Sgt. Ofir Testa, 21: Torah scholar who fought until his last breath
Killed battling the Hamas invasion of southern Israel on October 7
Sgt. Ofir Testa, 21, a soldier in the 7th Armored Brigade, from Jerusalem, was killed on October 7 battling the Hamas invasion of southern Israel.
Stationed on a base near the Gaza border where he had been assigned just three days earlier, Ofir and his comrades — Staff Sgt. Shay Levinson, Sgt. Ariel Eliyahu and Cpl. Ido Somech — were sent toward the site of the Supernova music festival in their tank, according to Channel 12 news. They battled a number of Hamas invaders near the border, before the tank was hit by a grenade and Ofir was seriously wounded, but took control of the tank and kept moving.
They spotted what they thought were IDF soldiers, but quickly realized were Hamas terrorists who had stolen a military vehicle. They kept moving and came across the site of the festival, where there were major firefights going on. Ofir got out of the tank and with his final strength, gave his weapon to a festival guard who was fighting the terrorists unarmed, his family said, saying he was too wounded to keep fighting. Ofir turned to head back to the tank and was shot dead.
Ariel and Shay were also both killed, while Ido was seriously wounded but survived, and managed to use the tank to save some of the fleeing partygoers. Shay’s body was kidnapped by Hamas into Gaza where it remains to this day; his death was only confirmed in January.
Ofir was buried on Mount Herzl in Jerusalem on October 10. He is survived by his parents, Betty and Tal and his siblings Shahar, Dvir and Shira.
Born and raised in the Pisgat Ze’ev neighborhood of Jerusalem, Ofir was the second of the four siblings, and attended religious schools in the capital. After graduating high school, Ofir studied first in a yeshiva in the Golan Heights and then in Mitzpe Ramon, before ultimately enlisting in the IDF at age 20.
Rabbi Yehudah Rosencrantz, the principal of the Boys Town Jerusalem, where Ofir went to high school, said that “over the six years that Ofir attended Boys Town Jerusalem, he always had a smile on his face. You couldn’t help but be happy when Ofir was there.”

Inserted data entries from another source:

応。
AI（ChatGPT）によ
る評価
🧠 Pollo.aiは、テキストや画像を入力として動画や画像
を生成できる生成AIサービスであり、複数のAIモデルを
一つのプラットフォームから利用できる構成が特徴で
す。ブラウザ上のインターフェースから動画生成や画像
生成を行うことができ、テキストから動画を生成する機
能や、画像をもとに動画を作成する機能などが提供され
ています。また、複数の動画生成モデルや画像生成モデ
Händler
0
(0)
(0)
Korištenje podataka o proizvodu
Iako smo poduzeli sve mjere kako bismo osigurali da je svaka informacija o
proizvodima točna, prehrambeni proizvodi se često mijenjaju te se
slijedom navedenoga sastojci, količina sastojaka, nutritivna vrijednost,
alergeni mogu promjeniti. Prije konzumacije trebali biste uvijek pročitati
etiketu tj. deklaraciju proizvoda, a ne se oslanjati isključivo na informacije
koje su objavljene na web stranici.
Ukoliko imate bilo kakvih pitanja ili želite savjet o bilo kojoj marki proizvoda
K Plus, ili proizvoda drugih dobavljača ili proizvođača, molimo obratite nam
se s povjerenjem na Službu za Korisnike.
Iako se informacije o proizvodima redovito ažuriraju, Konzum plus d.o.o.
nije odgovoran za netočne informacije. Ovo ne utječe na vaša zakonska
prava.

His uncle, Shimon, told a local news outlet that “Ofir was a boy who loved the Torah and the land. He didn’t enlist until he had studied Gemara… when the IDF called him up, he said, ‘I need to learn a little bit more about loving the land in order to serve the country.’ He kept studying until he felt ready to enlist.”

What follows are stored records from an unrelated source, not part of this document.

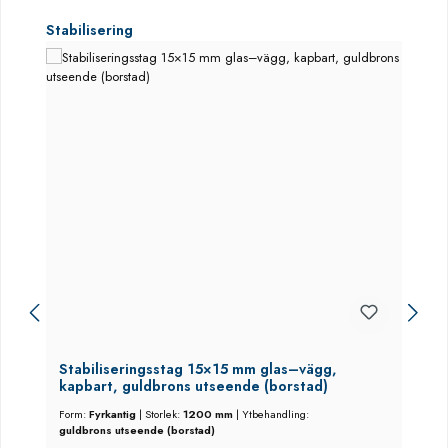
Hoppa över produktgalleri
Stabilisering
Stabiliseringsstag 15×15 mm glas–vägg,
kapbart, guldbrons utseende (borstad)
Form:
Fyrkantig
|
Storlek:
1200 mm
|
Ytbehandling:
guldbrons utseende (borstad)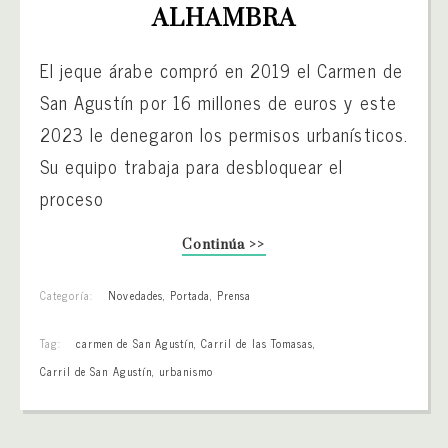
ALHAMBRA
El jeque árabe compró en 2019 el Carmen de
San Agustín por 16 millones de euros y este
2023 le denegaron los permisos urbanísticos.
Su equipo trabaja para desbloquear el
proceso
Continúa >>
Categoría:
Novedades
,
Portada
,
Prensa
Tag:
carmen de San Agustín
,
Carril de las Tomasas
,
Carril de San Agustín
,
urbanismo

“He was the salt of the earth, he wasn’t afraid of anything, he was a boy without fear,” his uncle added. “He always said, ‘This is my goal, to serve the country. This is a mitzvah.’ He was a modest kid, would do good in secret without anyone knowing, modestly, humbly.”

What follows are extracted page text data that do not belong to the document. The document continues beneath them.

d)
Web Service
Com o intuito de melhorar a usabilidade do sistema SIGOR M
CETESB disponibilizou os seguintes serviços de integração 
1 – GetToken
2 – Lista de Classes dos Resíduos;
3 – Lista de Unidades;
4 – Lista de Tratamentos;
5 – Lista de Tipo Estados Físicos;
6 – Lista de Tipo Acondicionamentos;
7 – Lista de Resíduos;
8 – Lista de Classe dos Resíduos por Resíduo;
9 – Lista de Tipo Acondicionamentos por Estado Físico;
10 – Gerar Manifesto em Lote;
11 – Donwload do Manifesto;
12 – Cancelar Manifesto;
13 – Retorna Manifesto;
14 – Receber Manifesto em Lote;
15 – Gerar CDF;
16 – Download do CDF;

In an online eulogy, Ofir’s mother, Betty, noted that “unlike the way we raised your siblings, the path which we guided them to, you navigated your own path, when you understood how you wanted to develop, the direction you wanted to take.”
He was born in a rush, “you never had time, and just how you came into the world quickly, you wanted to get to everything,” she said. “At six months you were crawling to everywhere you could reach, at 10 months you were already running in the house. The first 4 years of your life you didn’t sleep and so neither did we — what you were so worried about, we never understood.”
Betty wrote that Ofir “grew up and understood life so quickly. You knew how to differentiate the wheat from the chaff, at parents’ night we were always so proud, your teachers were always satisfied, and your grades were always good. You never asked for help… everything came easily to you… Everywhere you went, you brought your light with you.”